Anonim

Le clonage peut être sûr et offrir au final des avantages futurs pour l’industrie, mais la controverse entourant l’ensemble du problème exige que les individus soient autorisés à choisir s’ils souhaitent ou non acheter des produits contenant de tels aliments.

La question de la viande clonée ne concerne pas la santé et la sécurité - les preuves scientifiques examinées par les régulateurs américains et européens indiquent que la variété clonée n'est pas différente de la habituelle.

Au lieu de cela, le problème auquel l'industrie doit maintenant faire face est de savoir s'il veut tester l'acceptation par les consommateurs de cette nouvelle technologie, compte tenu des préoccupations actuelles concernant l'utilisation d'organismes génétiquement modifiés (OGM).

C’est la raison pour laquelle il est clairement établi que les organisations du secteur alimentaire et les responsables politiques doivent maintenant prendre des mesures immédiates pour exiger l’étiquetage avant que la répression ne s’agrandisse.

Un étiquetage et un programme d’éducation feraient cesser les craintes suscitées par les déclarations des médias qui déclaraient que le clonage était en train de créer un "spectacle monstre" dans les exploitations agricoles - qui renvoie au langage "Frankenstein" utilisé pour exprimer la méfiance à l’égard des OGM.

On peut déjà voir les failles se développer sur la question dans les récentes mesures prises par les régulateurs américains et européens - une fracture potentielle qui pourrait conduire à la même confusion des consommateurs qui a surgi à propos des OGM en raison du conflit entre les deux partenaires commerciaux.

Dans le cas de la viande clonée, le régulateur américain a publié une consultation proposant d'autoriser l'introduction du produit dans la chaîne alimentaire sans nécessiter d'étiquetage. Dans l'UE, les régulateurs des pays membres ont déclaré que la viande clonée - bien que saine - devait passer par son processus d'approbation des nouveaux aliments, de la même manière que les OGM.

Et nous savons ce qui est arrivé aux OGM en Europe une fois que l'autorité de régulation de la sécurité des aliments de l'UE a commencé à donner des avis positifs sur des produits individuels - les approbations ont été bloquées au niveau politique en raison d'une réaction défavorable des consommateurs.

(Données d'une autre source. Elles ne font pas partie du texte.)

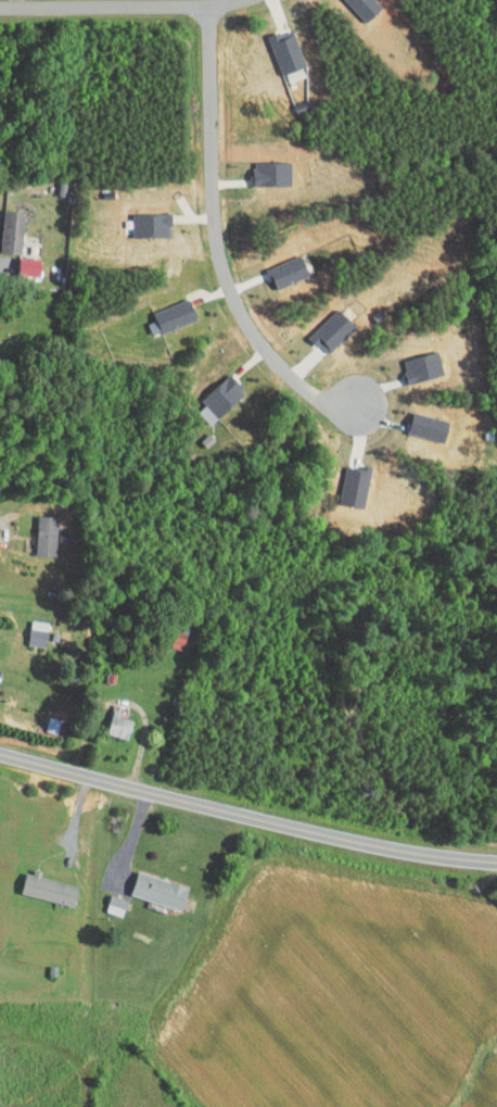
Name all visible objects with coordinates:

Le public se méfie des aliments clonés, en raison des souvenirs des peurs passées, du sentiment que la technologie leur est appliquée sans consultation, et du manque de compréhension de la science.

Une étude indépendante menée aux États-Unis indique que 60% des Américains ne mangeraient pas sciemment de viande clonée. Une enquête européenne de 2002 a révélé que les Européens étaient généralement opposés à tout nouvel aliment produit grâce à de nouvelles avancées scientifiques, telles que les OGM.

Une nouvelle tactique est donc nécessaire pour l’industrie alimentaire.

On pourrait soutenir que le processus de prise de décision réglementaire commence et se termine sur l'unique question de savoir si les aliments dérivés de clones et de leurs descendants sont sans danger pour la consommation publique.

En théorie et dans la pratique, cela se fait en examinant les preuves scientifiques, puis en effectuant une évaluation des risques et des avantages potentiels fondée sur les risques.

Mais une fois que les régulateurs ont terminé leur travail, la décision d'introduire réellement des aliments clonés entre alors dans le domaine de la politique, de l'économie de marché et de l'éthique.

Le transport d’un groupe de clones par le bétail dans l’approvisionnement alimentaire ne fera que renforcer les craintes et potentiellement provoquer une réaction violente contre l’industrie alimentaire.